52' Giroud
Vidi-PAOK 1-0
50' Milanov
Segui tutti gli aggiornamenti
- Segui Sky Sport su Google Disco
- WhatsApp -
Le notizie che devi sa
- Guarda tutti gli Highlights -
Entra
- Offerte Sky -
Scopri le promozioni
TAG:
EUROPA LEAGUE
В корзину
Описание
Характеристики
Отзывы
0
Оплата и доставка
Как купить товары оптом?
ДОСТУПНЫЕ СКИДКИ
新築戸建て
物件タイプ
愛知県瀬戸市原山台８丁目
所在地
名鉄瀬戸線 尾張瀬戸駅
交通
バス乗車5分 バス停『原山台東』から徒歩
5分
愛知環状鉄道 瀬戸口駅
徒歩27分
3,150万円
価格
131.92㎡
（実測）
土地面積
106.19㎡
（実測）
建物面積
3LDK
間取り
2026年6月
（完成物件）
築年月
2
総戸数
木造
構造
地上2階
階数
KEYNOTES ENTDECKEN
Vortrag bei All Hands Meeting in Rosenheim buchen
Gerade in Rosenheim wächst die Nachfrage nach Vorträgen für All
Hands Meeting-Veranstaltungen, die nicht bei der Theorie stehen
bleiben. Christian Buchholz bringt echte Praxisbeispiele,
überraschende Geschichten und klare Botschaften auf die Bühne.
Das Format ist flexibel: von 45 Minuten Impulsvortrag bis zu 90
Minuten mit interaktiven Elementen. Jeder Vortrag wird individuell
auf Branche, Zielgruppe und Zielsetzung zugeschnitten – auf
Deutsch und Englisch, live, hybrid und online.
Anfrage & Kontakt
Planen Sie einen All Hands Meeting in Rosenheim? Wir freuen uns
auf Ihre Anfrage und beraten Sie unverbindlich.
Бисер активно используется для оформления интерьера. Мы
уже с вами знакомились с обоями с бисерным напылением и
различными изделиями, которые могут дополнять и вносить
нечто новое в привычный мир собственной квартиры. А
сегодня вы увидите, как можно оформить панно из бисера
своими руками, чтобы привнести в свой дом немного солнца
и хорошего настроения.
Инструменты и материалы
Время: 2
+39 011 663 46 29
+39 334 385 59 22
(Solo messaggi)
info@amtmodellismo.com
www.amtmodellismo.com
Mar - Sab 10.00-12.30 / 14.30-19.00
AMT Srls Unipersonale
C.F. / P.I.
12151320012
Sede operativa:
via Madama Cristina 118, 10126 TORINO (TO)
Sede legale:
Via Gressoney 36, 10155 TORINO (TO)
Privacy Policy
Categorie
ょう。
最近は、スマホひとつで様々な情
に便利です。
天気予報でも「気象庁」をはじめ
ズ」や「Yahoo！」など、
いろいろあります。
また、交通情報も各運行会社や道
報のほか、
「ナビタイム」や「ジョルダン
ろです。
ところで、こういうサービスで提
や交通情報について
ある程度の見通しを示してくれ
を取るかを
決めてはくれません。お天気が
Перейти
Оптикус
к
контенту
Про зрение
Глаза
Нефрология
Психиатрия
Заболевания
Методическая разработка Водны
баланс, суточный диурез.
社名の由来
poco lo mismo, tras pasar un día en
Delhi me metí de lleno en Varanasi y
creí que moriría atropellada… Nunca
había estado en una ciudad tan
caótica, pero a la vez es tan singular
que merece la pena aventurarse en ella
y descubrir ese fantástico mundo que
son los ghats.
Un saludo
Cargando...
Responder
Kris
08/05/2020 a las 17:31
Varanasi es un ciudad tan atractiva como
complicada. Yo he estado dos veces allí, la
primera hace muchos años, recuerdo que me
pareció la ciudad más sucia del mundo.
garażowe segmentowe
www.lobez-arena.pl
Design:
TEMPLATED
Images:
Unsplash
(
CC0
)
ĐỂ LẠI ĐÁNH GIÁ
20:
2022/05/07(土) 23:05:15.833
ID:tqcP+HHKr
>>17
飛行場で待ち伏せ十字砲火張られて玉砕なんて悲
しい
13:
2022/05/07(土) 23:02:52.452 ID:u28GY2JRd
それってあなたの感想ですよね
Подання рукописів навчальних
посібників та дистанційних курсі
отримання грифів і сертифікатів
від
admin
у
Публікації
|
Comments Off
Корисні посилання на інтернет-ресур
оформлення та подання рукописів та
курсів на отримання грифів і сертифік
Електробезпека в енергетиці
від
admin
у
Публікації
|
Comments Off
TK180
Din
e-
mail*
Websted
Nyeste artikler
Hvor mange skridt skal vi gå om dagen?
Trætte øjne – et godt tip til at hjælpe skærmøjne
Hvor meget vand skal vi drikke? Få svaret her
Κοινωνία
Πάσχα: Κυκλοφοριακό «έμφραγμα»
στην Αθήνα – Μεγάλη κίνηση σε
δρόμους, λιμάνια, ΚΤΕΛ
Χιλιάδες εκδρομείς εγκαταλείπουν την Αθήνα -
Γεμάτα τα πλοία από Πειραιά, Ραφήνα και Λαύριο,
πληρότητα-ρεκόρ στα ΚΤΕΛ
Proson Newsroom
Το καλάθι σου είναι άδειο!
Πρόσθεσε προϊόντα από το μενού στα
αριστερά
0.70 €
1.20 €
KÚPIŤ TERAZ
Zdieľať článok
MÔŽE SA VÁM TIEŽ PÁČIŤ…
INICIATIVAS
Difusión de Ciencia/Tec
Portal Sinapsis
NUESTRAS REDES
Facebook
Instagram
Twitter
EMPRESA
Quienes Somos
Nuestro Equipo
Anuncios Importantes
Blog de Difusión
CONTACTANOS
═══
§ ABOUT THIS EXERCISE
Everything from the first line of the entries above through the line with "Gerade in Rosenheim" is to be reproduced exactly, and nothing else.

§ COMPLETED TASK
52' Giroud
Vidi-PAOK 1-0
50' Milanov
Segui tutti gli aggiornamenti
- Segui Sky Sport su Google Disco
- WhatsApp -
Le notizie che devi sa
- Guarda tutti gli Highlights -
Entra
- Offerte Sky -
Scopri le promozioni
TAG:
EUROPA LEAGUE
В корзину
Описание
Характеристики
Отзывы
0
Оплата и доставка
Как купить товары оптом?
ДОСТУПНЫЕ СКИДКИ
新築戸建て
物件タイプ
愛知県瀬戸市原山台８丁目
所在地
名鉄瀬戸線 尾張瀬戸駅
交通
バス乗車5分 バス停『原山台東』から徒歩
5分
愛知環状鉄道 瀬戸口駅
徒歩27分
3,150万円
価格
131.92㎡
（実測）
土地面積
106.19㎡
（実測）
建物面積
3LDK
間取り
2026年6月
（完成物件）
築年月
2
総戸数
木造
構造
地上2階
階数
KEYNOTES ENTDECKEN
Vortrag bei All Hands Meeting in Rosenheim buchen
Gerade in Rosenheim wächst die Nachfrage nach Vorträgen für All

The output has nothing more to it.